Until there's a revolution the likes of which we have little idea about, nothing is going to change. All the weblogs and interactive devices in the world will add to what's already carved up in the computer fabric of those who have, and those who have not. We haven't got to zombie level yet, but the generalised professions of graphic design and computing, fine art and publicity, do little to shine light on what the real questions should be.
Maybe we start like an artwork, by taking a raincheck on which of the following we currently possess...
1. A mobile phone
2. A computer of some description
3. A telephone
4. Computer peripherals – a scanner, a printer, an extra hard disk
5. A music system - tape/record player/CD/minidisc/i-Pod (maybe the whole lot)
6. A digital and/or analogue camera
7. A TV (black and white, Trinitron, widescreen, plasma)
8. A camcorder, DVD player or video (maybe all three)
9. A microwave oven
10. A fridge
11. A radio
(Generally, these items are surrounded by books.)
Not all of them are necessarily 'digital' but they all involve electromagnetic radiation.
Some time in the not too distant future, all of these devices, notwithstanding books, will find themselves defunct, starved of electricity, surplus to requirements... whilst at this moment we have a surfeit of recording modes and delivery systems that give us an enormous freedom which is currently (obvious to all, I hope) not being developed in a humanistic way... a rare set of extremes operate on automatic. Truth and lies intermingle as always. To say what it is that it is is more difficult than ever. Tracey Emin has a go, and we buy that – it's mostly down to reconfigurations of self–publicity.

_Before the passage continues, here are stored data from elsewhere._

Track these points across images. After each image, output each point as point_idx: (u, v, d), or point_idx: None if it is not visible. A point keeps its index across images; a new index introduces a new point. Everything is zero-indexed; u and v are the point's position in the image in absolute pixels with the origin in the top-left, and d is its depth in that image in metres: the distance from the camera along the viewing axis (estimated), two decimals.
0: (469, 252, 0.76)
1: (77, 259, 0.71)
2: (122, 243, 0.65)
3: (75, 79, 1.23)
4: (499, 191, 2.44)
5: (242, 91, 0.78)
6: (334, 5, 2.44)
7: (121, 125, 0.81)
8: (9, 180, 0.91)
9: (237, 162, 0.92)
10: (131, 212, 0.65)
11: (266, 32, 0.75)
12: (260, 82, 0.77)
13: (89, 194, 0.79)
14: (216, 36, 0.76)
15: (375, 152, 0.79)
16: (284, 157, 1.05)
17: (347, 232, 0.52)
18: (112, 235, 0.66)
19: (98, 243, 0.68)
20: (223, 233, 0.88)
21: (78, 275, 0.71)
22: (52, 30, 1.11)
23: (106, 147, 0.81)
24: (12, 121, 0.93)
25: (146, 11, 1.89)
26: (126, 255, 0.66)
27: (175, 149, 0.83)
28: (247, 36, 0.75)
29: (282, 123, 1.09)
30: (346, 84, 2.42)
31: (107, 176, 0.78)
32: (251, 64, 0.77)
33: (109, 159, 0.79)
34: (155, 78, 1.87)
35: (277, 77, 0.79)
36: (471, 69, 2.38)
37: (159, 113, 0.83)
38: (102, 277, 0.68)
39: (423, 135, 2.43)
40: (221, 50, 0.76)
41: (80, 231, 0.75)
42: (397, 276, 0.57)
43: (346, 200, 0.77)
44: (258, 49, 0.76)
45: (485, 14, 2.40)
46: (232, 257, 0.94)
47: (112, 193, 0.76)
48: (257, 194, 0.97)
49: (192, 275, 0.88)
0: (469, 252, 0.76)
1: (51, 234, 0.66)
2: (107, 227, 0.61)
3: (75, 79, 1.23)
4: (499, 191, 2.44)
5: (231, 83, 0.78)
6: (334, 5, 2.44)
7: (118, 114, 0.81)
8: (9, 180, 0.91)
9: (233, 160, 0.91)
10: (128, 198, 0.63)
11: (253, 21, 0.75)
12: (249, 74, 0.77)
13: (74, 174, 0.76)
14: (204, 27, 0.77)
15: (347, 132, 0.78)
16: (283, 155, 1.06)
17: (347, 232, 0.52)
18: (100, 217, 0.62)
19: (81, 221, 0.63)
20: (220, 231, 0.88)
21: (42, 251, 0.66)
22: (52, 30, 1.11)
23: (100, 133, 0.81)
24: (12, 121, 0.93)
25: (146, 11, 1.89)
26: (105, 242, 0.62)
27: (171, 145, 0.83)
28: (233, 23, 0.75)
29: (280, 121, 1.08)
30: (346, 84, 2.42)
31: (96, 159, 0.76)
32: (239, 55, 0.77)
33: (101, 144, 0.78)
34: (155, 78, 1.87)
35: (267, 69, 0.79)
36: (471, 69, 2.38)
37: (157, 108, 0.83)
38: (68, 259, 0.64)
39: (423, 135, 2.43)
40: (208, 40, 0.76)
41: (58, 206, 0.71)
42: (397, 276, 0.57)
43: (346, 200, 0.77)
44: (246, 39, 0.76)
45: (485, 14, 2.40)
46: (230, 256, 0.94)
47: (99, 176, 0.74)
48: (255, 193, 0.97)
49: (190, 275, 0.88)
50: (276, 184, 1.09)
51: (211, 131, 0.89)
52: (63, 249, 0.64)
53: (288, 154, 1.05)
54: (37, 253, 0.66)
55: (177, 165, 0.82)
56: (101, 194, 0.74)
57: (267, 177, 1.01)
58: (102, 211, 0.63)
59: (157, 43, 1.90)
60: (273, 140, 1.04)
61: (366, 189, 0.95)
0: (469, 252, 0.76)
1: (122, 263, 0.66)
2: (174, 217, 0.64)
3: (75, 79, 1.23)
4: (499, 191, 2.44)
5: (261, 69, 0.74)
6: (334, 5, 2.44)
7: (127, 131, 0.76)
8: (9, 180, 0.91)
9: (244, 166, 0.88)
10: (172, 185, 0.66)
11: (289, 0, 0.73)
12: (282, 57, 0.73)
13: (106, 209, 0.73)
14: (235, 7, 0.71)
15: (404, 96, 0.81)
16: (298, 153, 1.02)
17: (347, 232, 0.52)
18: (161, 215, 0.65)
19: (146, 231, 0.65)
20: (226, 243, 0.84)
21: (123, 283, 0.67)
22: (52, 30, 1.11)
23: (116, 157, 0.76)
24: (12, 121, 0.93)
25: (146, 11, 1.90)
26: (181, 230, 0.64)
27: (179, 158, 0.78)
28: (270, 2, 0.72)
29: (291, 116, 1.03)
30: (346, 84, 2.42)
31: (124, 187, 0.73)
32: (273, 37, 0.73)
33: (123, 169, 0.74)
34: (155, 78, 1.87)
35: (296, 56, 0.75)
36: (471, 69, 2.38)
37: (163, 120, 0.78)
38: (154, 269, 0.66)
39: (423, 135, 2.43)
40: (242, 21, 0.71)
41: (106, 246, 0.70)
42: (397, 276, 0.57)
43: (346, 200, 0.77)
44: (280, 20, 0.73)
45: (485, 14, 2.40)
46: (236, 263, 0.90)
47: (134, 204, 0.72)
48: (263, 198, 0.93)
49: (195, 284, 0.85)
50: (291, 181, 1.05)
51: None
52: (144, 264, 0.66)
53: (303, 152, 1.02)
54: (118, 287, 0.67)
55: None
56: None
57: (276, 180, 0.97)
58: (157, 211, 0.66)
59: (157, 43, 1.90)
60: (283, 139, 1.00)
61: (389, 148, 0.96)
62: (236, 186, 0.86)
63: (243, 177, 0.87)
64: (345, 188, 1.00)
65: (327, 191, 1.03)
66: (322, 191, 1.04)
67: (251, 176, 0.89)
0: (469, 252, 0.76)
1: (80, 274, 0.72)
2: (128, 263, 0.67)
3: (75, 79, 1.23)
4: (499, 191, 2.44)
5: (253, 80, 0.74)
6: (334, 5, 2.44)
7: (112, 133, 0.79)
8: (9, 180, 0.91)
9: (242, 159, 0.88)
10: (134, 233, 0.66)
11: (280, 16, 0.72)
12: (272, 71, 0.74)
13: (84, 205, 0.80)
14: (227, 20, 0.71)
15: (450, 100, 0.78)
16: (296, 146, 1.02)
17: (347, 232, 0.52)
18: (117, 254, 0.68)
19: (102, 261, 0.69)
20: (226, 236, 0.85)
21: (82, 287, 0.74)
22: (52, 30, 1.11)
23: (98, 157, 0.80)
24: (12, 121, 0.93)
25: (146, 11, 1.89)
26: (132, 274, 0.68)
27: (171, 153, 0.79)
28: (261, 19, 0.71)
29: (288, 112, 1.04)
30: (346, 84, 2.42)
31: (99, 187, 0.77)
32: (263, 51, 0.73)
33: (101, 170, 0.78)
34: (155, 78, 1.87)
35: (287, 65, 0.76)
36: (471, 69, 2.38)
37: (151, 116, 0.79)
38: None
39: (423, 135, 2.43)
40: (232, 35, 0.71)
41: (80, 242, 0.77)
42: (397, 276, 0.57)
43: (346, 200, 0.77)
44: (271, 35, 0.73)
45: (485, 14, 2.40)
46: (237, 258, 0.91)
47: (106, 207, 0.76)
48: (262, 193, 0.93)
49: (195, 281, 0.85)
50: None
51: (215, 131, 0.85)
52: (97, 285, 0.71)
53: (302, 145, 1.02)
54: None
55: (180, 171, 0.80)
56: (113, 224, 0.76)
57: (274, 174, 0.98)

It wouldn't be beyond the pale to imagine a universal compression code whose speed and "quality" were stratified rather like the divisions between dial-up, broadband and the not- yet-on-the-market. You can see that at the Frieze Art Fair – like everything, it goes punter/curator/owner baron. 'Digital' gives the impresion that these three poles are interdependent and dynamic. Most of all they are susceptible to Crash, which makes their day-to-day manifestations ever more reactionary.
Can 'digital' ever enter the socialist stage? This is a big question, and one that will possibly only ever be resolved when the system reaches meltdown. To think that because a few people in Africa have laptops, and that in India the economy has been turned around to a command economy, everything is going to reach middle-aged maturity is, I think, forgetting the internal schisms, and of course forgetting China and its analogue of corporate America, the need for short term supremacy.
The meltdown hasn't happened yet... anyway, its time-based nature is outside our comprehension and against our nature. There is petrol, there is gas and electricity, there is essence. For the time being. Middle age is like a blur from youth, history repeating itself in secret, except you come to appreciate such things and still take them for granted.
Middle age is a state of mind whose digital characteristic can be summarised by one being either 'on' or 'off' the case. It is very much linked to the body and one's ability to survive the immobility.
The glass ceiling that disadvantages women is double-glazed when it come to old people. Digital makes life triple glazing. You, the one [the dot] and the zero. The surface is read by lasers. My eyes are hurting. I have a bit of a headache. The youthful urge is to say "show me something new", anything to distract from the current condition. Today's digital technologies are never around for long enough for us to build a true understanding of their nature.